Ce spécialiste ajoute que si divers auteurs se sont efforcés d’étudier le rapport coût-efficacité du dépistage du cancer colorectal, on manque, hélas, singulièrement d’études évaluant le rapport coût-efficacité des divers traitements du cancer dans le contexte du système de santé français. Plusieurs études cliniques convergentes permettent d’affirmer l’apport des nouvelles thérapies anticancéreuses en termes de survie et de qualité de vie. Mais il n’existe que peu d’études portant sur l’évaluation coût/avantage des nouveaux médicaments, et la communauté médicale demeure largement en retrait sur ces questions. L’absence d’argument économique dans les recommandations caractérise la plupart des publications françaises, qu’elles émanent de la Haute autorité de santé ou des sociétés savantes.

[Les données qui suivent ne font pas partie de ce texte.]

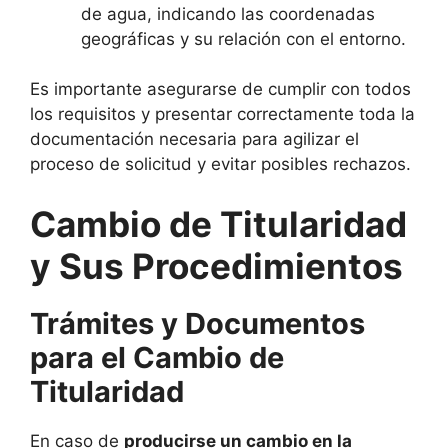
de agua, indicando las coordenadas
geográficas y su relación con el entorno.
Es importante asegurarse de cumplir con todos
los requisitos y presentar correctamente toda la
documentación necesaria para agilizar el
proceso de solicitud y evitar posibles rechazos.
Cambio de Titularidad
y Sus Procedimientos
Trámites y Documentos
para el Cambio de
Titularidad
En caso de
producirse un cambio en la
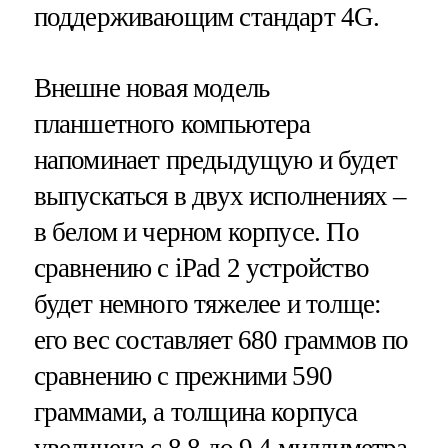
поддерживающим стандарт 4G.
Внешне новая модель
планшетного компьютера
напоминает предыдущую и будет
выпускаться в двух исполнениях –
в белом и черном корпусе. По
сравнению с iPad 2 устройство
будет немного тяжелее и толще:
его вес составляет 680 граммов по
сравнению с прежними 590
граммами, а толщина корпуса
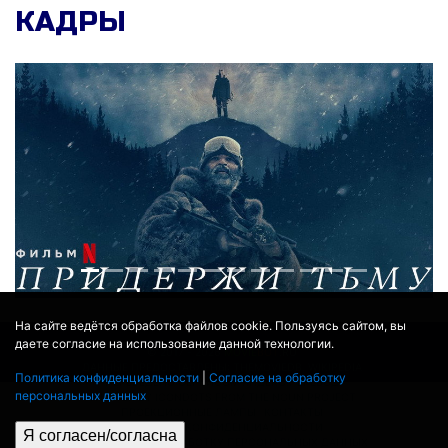
КАДРЫ
На сайте ведётся обработка файлов cookie. Пользуясь сайтом, вы
даете согласие на использование данной технологии.
© 2017 - 2026
MOVIE
BOT
.RU
ДАННЫЕ ПРЕДОСТАВЛЕНЫ:
THEMOVIEDB
,
WIKIPEDIA
Политика конфиденциальности
|
Согласие на обработку
ПЕРЕВЕДЕНО СЕРВИСОМ
ЯНДЕКС.ПЕРЕВОД
персональных данных
THEATER BY ICONDOTS FROM THE NOUN PROJECT
ПРОЕКЦИОННЫЕ ЛАМПЫ
КОНТАКТЫ
ПОЛИТИКА КОНФИДЕНЦИАЛЬНОСТИ
Я согласен/согласна
СОГЛАСИЕ НА ОБРАБОТКУ ПЕРСОНАЛЬНЫХ ДАННЫХ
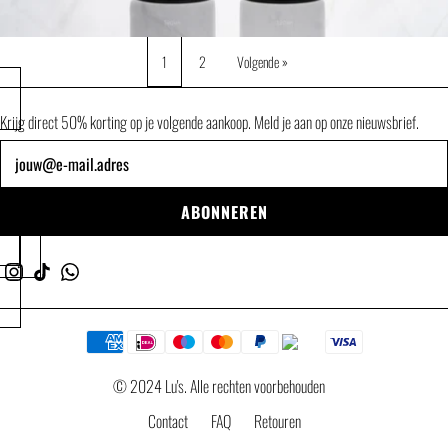
1
2
Volgende »
Krijg direct 50% korting op je volgende aankoop. Meld je aan op onze nieuwsbrief.
Nieuwsbrief
ABONNEREN
© 2024 Lu's. Alle rechten voorbehouden
Contact
FAQ
Retouren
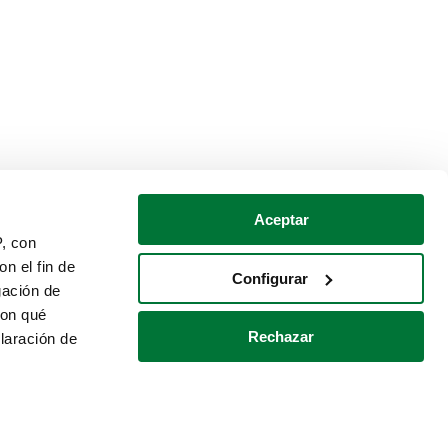
Aceptar
P, con
n el fin de
Configurar
gación de
con qué
Rechazar
laración de
Política de cookies
Contacto
 varios metros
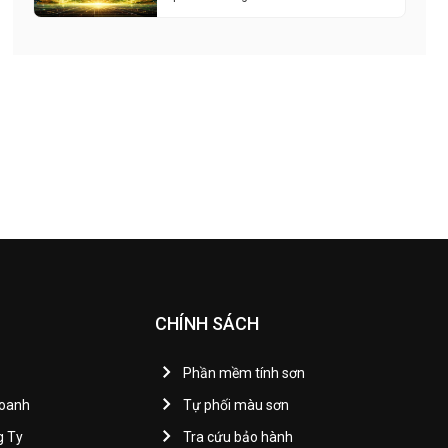
CHÍNH SÁCH
Phần mềm tính sơn
Doanh
Tự phối màu sơn
g Ty
Tra cứu bảo hành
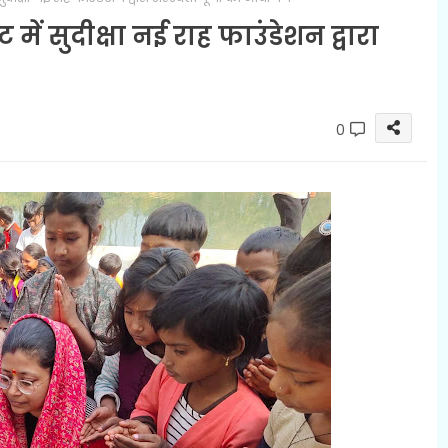
ें सुदीक्षा नई राह फाउंडेशन द्वारा
0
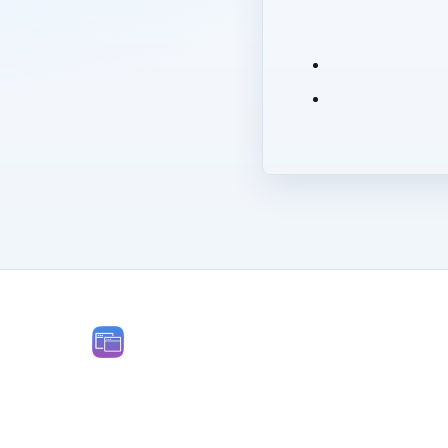
RESSOURCES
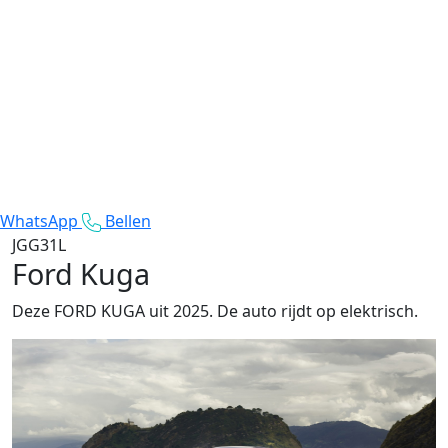
WhatsApp
Bellen
JGG31L
Ford Kuga
Deze FORD KUGA uit 2025. De auto rijdt op elektrisch.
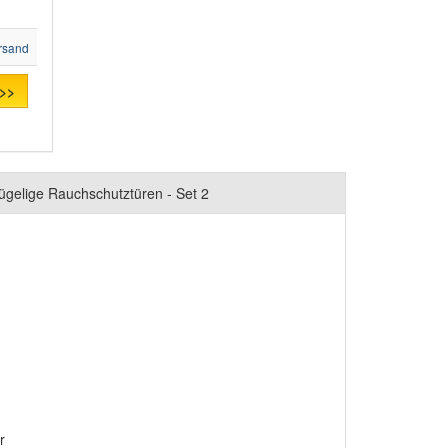
rsand
 >>
ügelige Rauchschutztüren - Set 2
r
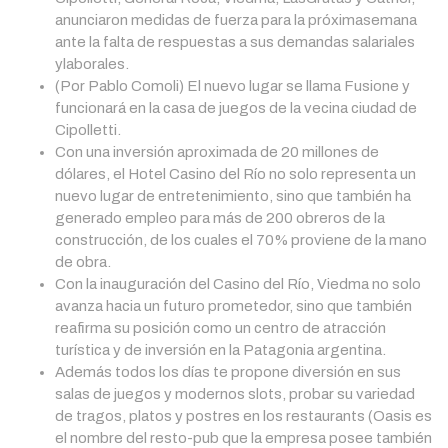
anunciaron medidas de fuerza para la próximasemana
ante la falta de respuestas a sus demandas salariales
ylaborales.
(Por Pablo Comoli) El nuevo lugar se llama Fusione y
funcionará en la casa de juegos de la vecina ciudad de
Cipolletti.
Con una inversión aproximada de 20 millones de
dólares, el Hotel Casino del Río no solo representa un
nuevo lugar de entretenimiento, sino que también ha
generado empleo para más de 200 obreros de la
construcción, de los cuales el 70% proviene de la mano
de obra.
Con la inauguración del Casino del Río, Viedma no solo
avanza hacia un futuro prometedor, sino que también
reafirma su posición como un centro de atracción
turística y de inversión en la Patagonia argentina.
Además todos los días te propone diversión en sus
salas de juegos y modernos slots, probar su variedad
de tragos, platos y postres en los restaurants (Oasis es
el nombre del resto-pub que la empresa posee también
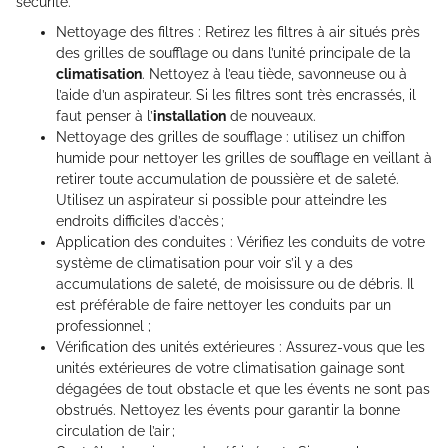
sécurité.
Nettoyage des filtres : Retirez les filtres à air situés près
des grilles de soufflage ou dans l’unité principale de la
climatisation
. Nettoyez à l’eau tiède, savonneuse ou à
l’aide d’un aspirateur. Si les filtres sont très encrassés, il
faut penser à l’
installation
de nouveaux.
Nettoyage des grilles de soufflage : utilisez un chiffon
humide pour nettoyer les grilles de soufflage en veillant à
retirer toute accumulation de poussière et de saleté.
Utilisez un aspirateur si possible pour atteindre les
endroits difficiles d’accès ;
Application des conduites : Vérifiez les conduits de votre
système de climatisation pour voir s’il y a des
accumulations de saleté, de moisissure ou de débris. Il
est préférable de faire nettoyer les conduits par un
professionnel ;
Vérification des unités extérieures : Assurez-vous que les
unités extérieures de votre climatisation gainage sont
dégagées de tout obstacle et que les évents ne sont pas
obstrués. Nettoyez les évents pour garantir la bonne
circulation de l’air ;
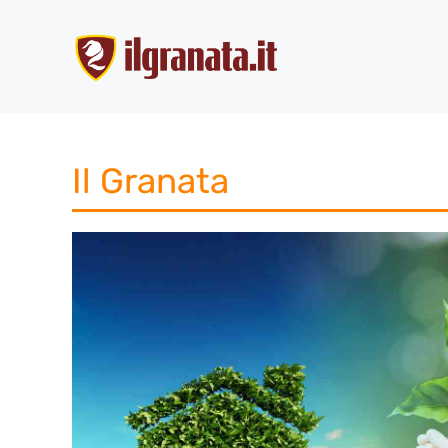
Vai
al
contenuto
Il Granata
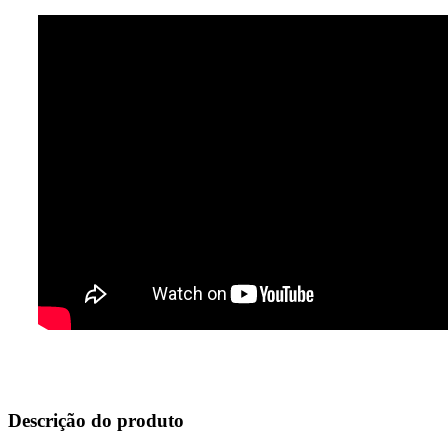
Descrição do produto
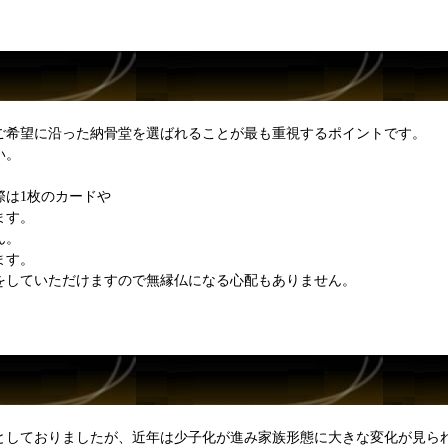
ご希望に沿った納骨堂を選ばれることが最も重視するポイントです。
い。
際は1枚のカードや
ます。
ん。
ます。
をしていただけますので無縁仏になる心配もありません。
としておりましたが、近年は少子化が進み家族形態に大きな変化が見ら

C’est là, selon lui, une spécificité française : ce critère fait systématiquement partie des préconisations dans la plupart des autres pays développés, confrontés comme la France au renchérissement du coût des soins.1
Une étude de 2005 portant sur le coût du cancer du côlon en Ile-de-France établissait que la dépense remboursable était en moyenne de 28 000 euros variant selon le stade de la maladie, de 17 000 à 36 000 euros. «Mais les modes de prise en charge ont considérablement évolué depuis cette période, notamment du fait de la mise à disposition de thérapies ciblées à partir de 2004, souligne M. Zambrowski. En fait, on admet aujourd’hui que les coûts de traitement s’élèvent à 30 000 € pour l’acquisition des molécules, tandis que les coûts additionnels liés aux effets toxiques des bio-chimiothérapies combinées se chiffrent à 4000 € par patient. Les derniers chiffres publiés portent sur les années 2006-2007. On note que la survie à cinq ans est du même ordre dans les différents pays étudiés, de l’ordre de 60%, à l’exclusion du Royaume-Uni, où elle est évaluée à 53%.»
Quel coût est acceptable, pour quel bénéfice ? La question dépasse de loin, on le sait, le seul cancer colorectal. Les réponses ont et auront ici des composantes économiques mais aussi sociologiques, éthiques, et finalement politiques.